Zugleich forderte er, dass die Den Haager Richter in das Verfahren einbezogen werden. Das Wichtigste sei, dass Saif al-Islam al-Gaddafi gefasst worden sei und die Zusammenarbeit künftig funktioniere.

Der 39 Jahre alte Sohn des gestürzten Machthabers Muammar al-Gaddafi sowie Ex-Geheimdienstchef Abdullah el-Senussi waren am Wochenende in Libyen gefasst worden. Beide wurden auch mit internationalem Haftbefehl gesucht. Der Internationale Strafgerichtshof wirft den Männern Verbrechen gegen die Menschlichkeit vor. Bei einem Prozess in Libyen könnte ihnen die Todesstrafen drohen. Menschenrechtsgruppen hatten deshalb eine Auslieferung nach Den Haag gefordert.

Einer der an der Festnahme von Saif al-Islam beteiligten Milizionäre der Übergangsregierung soll neuer Verteidigungsminister werden. Das berichtete der libysche Fernsehsender Al Ahrar. Osama al-Juwali ist den Angaben nach Chef des Militärrats im nordwestlichen Sintan, wo der 39-Jährige festgehalten wird. Die Übergangsregierung, die noch im Laufe des Tages offiziell bei einer Pressekonferenz vorgestellt werden sollte, soll bis zu den Parlamentswahlen die Geschicke des Landes lenken.

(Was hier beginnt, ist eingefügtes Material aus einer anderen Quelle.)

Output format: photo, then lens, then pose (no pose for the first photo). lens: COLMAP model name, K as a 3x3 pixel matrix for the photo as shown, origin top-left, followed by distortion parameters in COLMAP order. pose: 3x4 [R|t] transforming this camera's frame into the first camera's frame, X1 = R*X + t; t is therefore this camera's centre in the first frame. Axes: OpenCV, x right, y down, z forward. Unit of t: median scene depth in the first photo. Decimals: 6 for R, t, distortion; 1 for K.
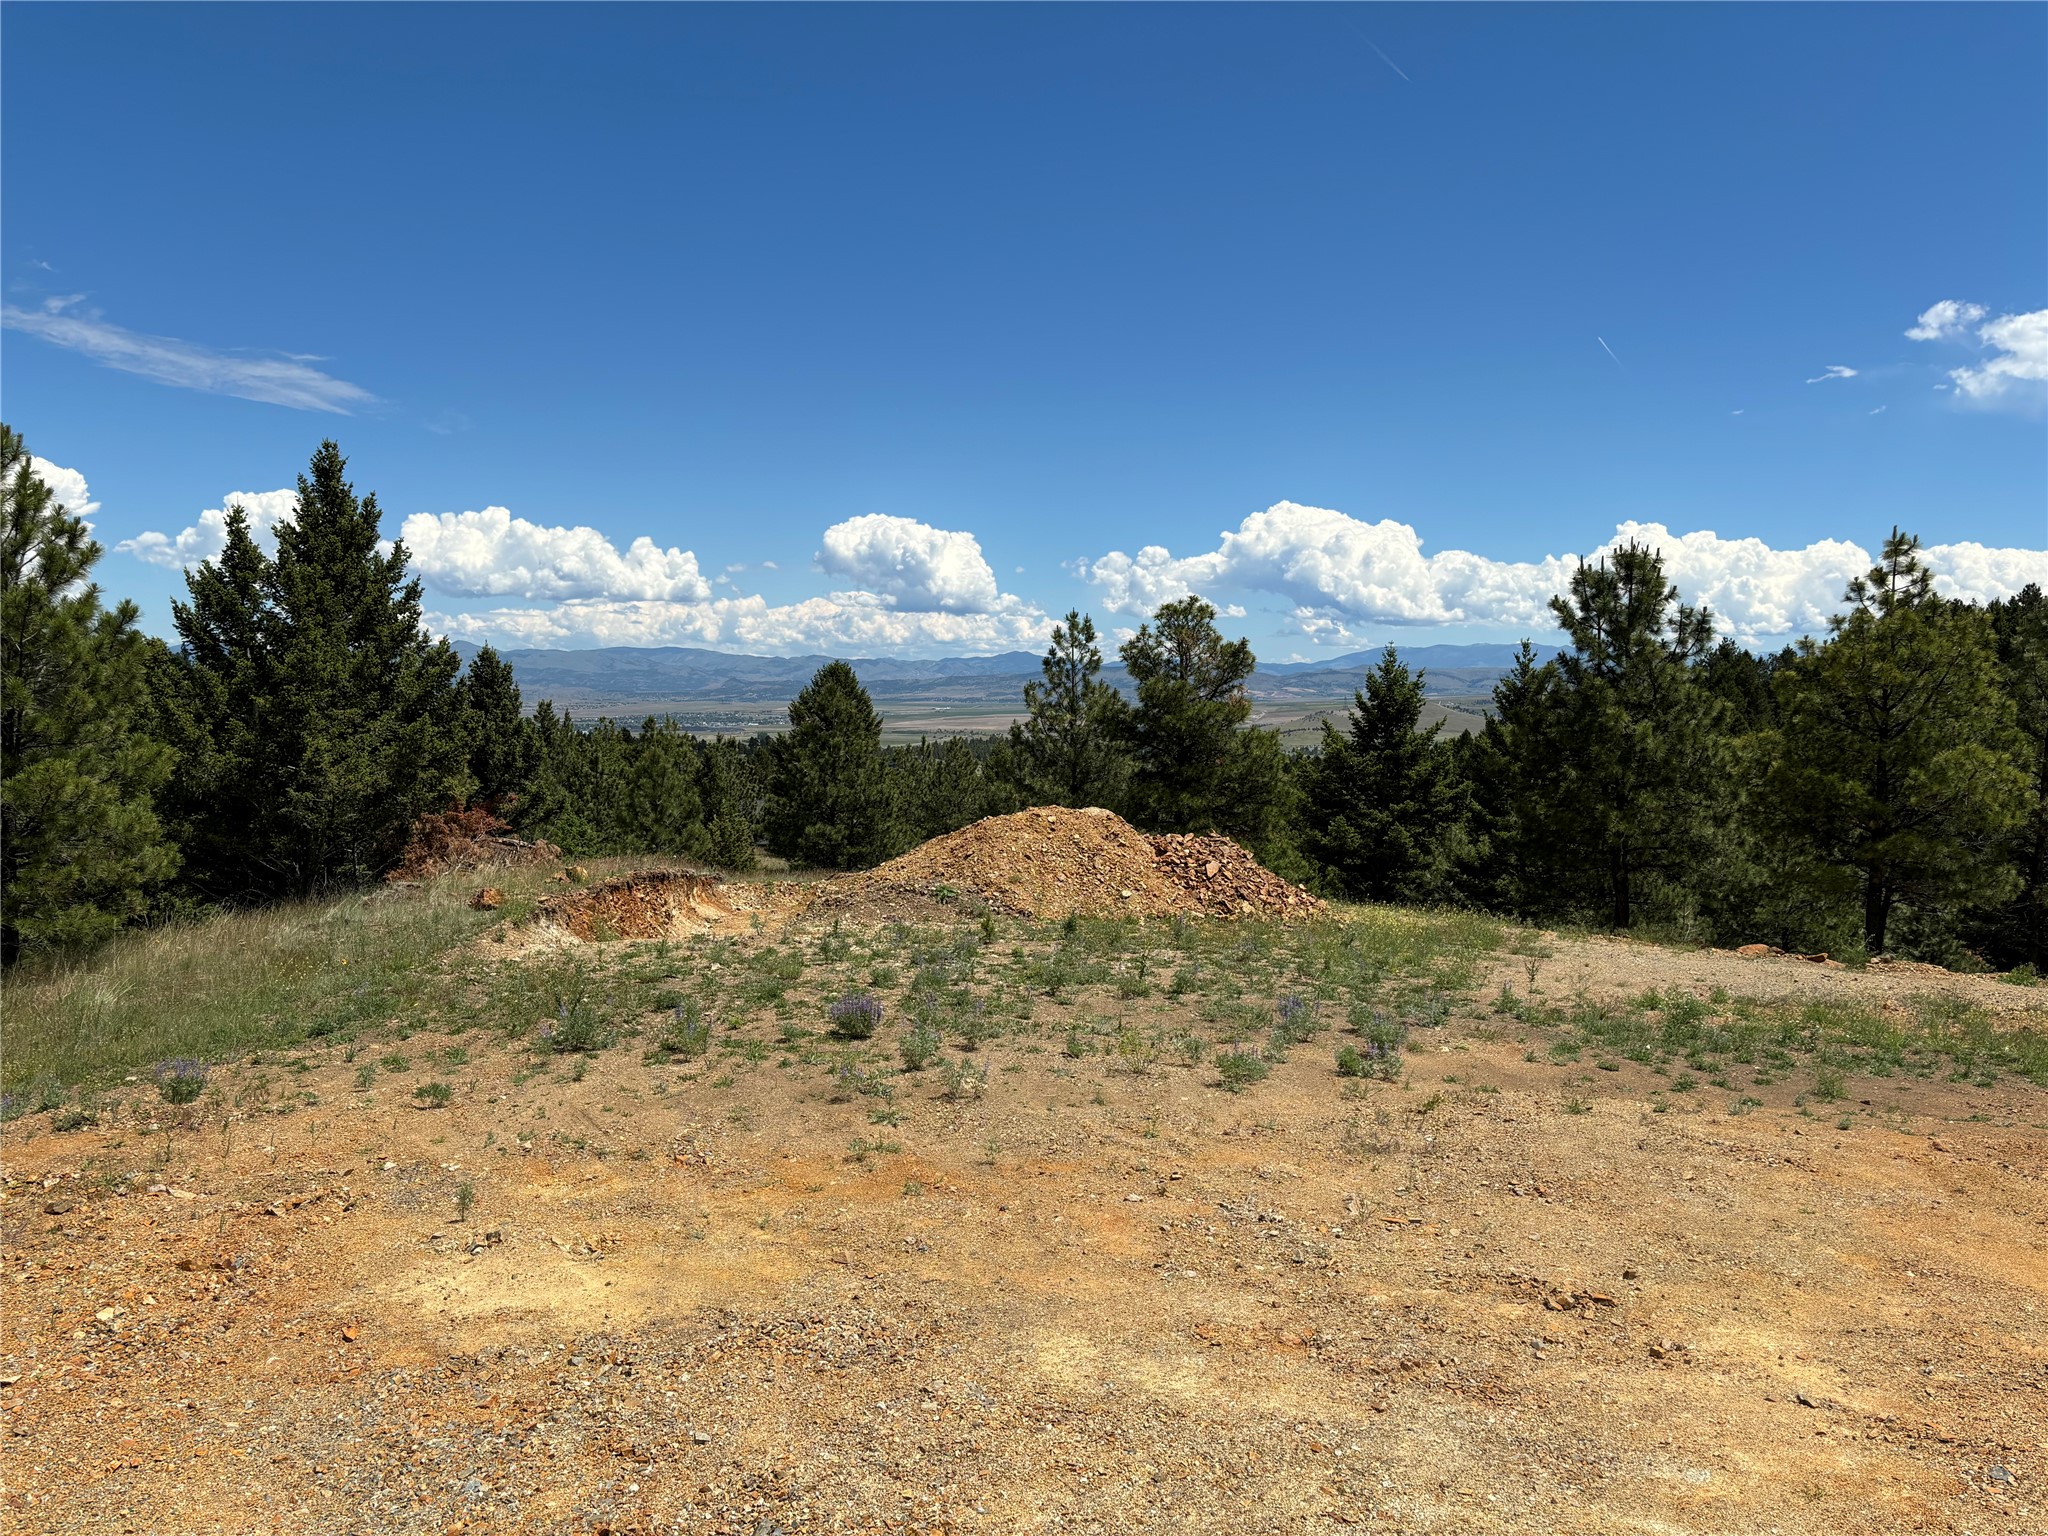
lens RADIAL K [[1554.3, 0, 1022.5], [0, 1554.3, 778.1], [0, 0, 1]] dist [0.060600, -0.054518]
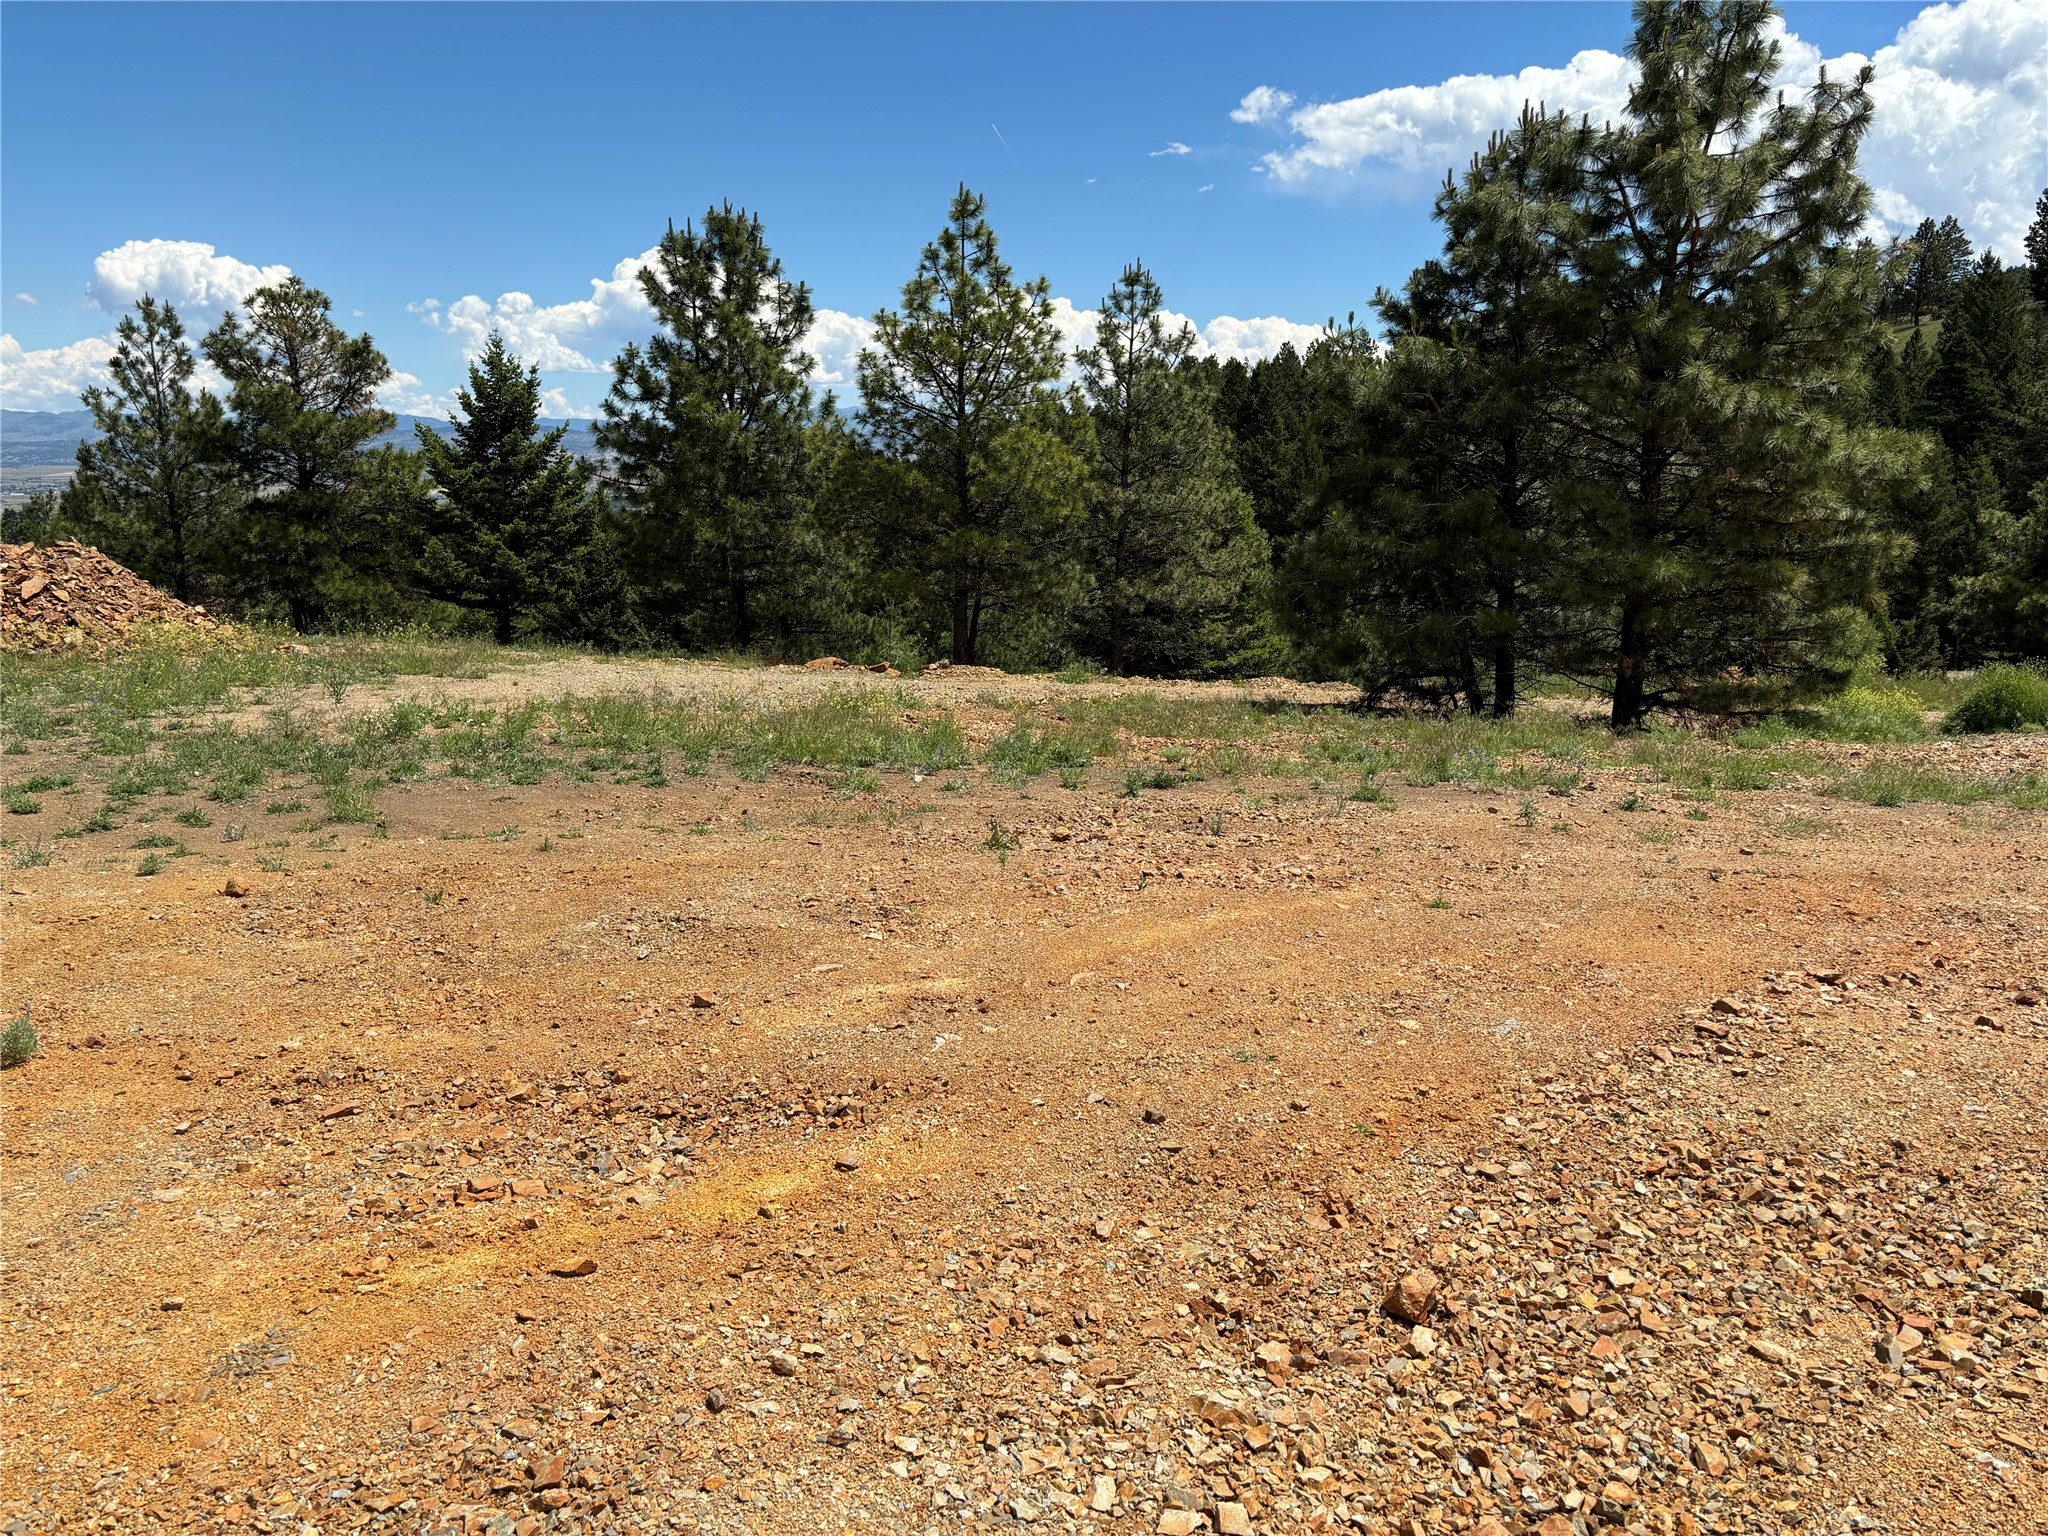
lens RADIAL K [[1554.3, 0, 1022.5], [0, 1554.3, 778.1], [0, 0, 1]] dist [0.060600, -0.054518]
pose [[0.929411, -0.080086, 0.360253, 0.204077], [0.026166, 0.988013, 0.152137, 0.034433], [-0.368119, -0.131971, 0.920365, 0.105501]]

Der zum Ministerpräsidenten bestimmte Abdurrahim Al-Kib will offenbar den Diplomaten Ibrahim al-Dabaschi zum Außenminister machen. Al-Dabaschi war unter Gaddafi stellvertretender Botschafter Libyens bei den Vereinten Nationen in New York und hatte sich als einer der ersten Top-Beamten den Revolutionären angeschlossen.